**Short task:** Print everything from the line containing "kingdom: Plantae" down to the line containing "scientific name: Asplenium platyneuron", with both of those lines included, and reproduce each line without any change.

Collected data entries

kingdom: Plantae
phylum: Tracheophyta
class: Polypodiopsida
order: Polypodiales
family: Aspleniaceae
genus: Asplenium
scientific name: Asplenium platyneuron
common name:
==
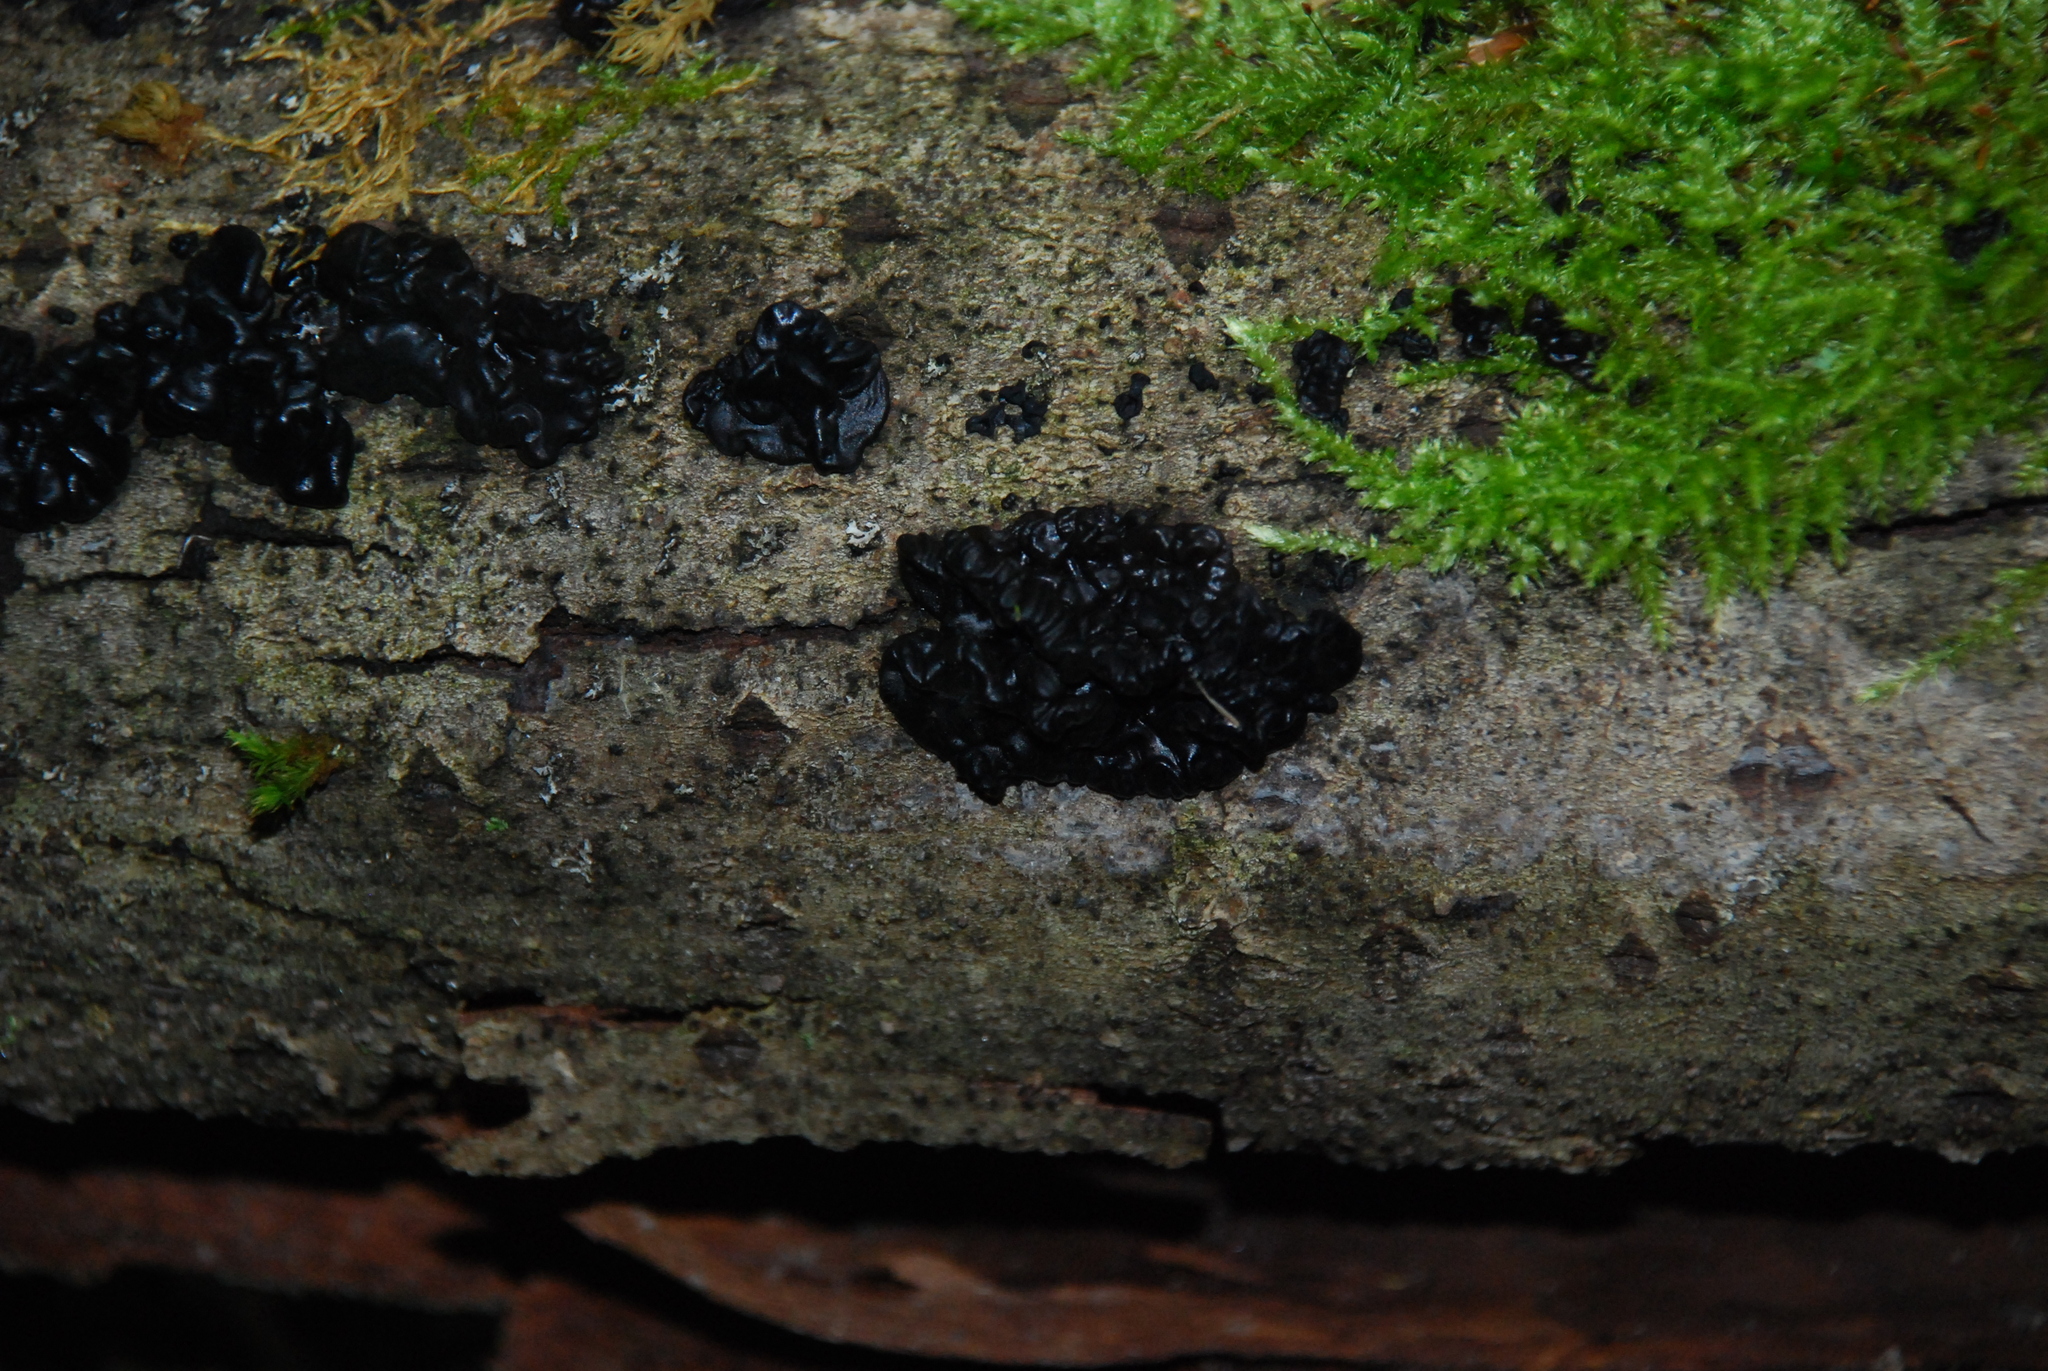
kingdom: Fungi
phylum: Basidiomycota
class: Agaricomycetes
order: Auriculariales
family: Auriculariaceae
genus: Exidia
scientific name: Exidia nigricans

**Result below:**
kingdom: Plantae
phylum: Tracheophyta
class: Polypodiopsida
order: Polypodiales
family: Aspleniaceae
genus: Asplenium
scientific name: Asplenium platyneuron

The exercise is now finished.